START Data records
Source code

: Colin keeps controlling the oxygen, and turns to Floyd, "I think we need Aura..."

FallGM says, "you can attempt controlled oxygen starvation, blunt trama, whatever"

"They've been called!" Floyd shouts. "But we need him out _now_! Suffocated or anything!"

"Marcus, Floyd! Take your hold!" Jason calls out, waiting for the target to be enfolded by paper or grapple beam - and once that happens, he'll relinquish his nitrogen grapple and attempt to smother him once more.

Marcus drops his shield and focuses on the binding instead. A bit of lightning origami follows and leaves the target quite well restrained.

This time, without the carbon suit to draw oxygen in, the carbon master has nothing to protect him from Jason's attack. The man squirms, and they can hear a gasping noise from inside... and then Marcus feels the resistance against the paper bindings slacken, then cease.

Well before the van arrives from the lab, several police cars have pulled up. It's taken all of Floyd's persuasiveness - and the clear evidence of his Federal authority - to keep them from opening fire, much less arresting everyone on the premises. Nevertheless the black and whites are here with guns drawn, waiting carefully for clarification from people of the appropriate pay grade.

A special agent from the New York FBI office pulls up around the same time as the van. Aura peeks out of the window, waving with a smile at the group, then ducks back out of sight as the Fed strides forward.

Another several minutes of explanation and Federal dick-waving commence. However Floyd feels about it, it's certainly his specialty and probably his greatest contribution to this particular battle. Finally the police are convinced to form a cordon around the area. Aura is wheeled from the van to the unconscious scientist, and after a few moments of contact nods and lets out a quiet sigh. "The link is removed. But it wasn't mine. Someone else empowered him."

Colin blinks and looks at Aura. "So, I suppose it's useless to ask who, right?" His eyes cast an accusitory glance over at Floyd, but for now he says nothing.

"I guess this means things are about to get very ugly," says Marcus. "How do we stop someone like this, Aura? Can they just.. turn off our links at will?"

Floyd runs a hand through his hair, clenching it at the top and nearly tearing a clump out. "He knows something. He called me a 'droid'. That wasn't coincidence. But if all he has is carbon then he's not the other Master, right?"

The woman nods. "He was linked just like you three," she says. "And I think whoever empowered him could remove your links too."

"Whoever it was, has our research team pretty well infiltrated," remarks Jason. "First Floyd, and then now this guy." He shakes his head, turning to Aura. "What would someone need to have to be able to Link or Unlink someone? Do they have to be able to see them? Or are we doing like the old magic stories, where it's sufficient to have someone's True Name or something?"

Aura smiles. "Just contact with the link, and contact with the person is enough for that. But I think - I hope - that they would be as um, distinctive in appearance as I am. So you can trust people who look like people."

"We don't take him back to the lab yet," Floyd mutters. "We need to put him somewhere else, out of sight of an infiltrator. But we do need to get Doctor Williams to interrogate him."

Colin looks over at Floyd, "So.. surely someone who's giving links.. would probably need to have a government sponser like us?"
END Data records
### Exercise instructions
Copy word for word the lines of the items starting at the line containing "can attempt controlled" and ending at the line containing "we need him".

### Solution to the problem
FallGM says, "you can attempt controlled oxygen starvation, blunt trama, whatever"

"They've been called!" Floyd shouts. "But we need him out _now_! Suffocated or anything!"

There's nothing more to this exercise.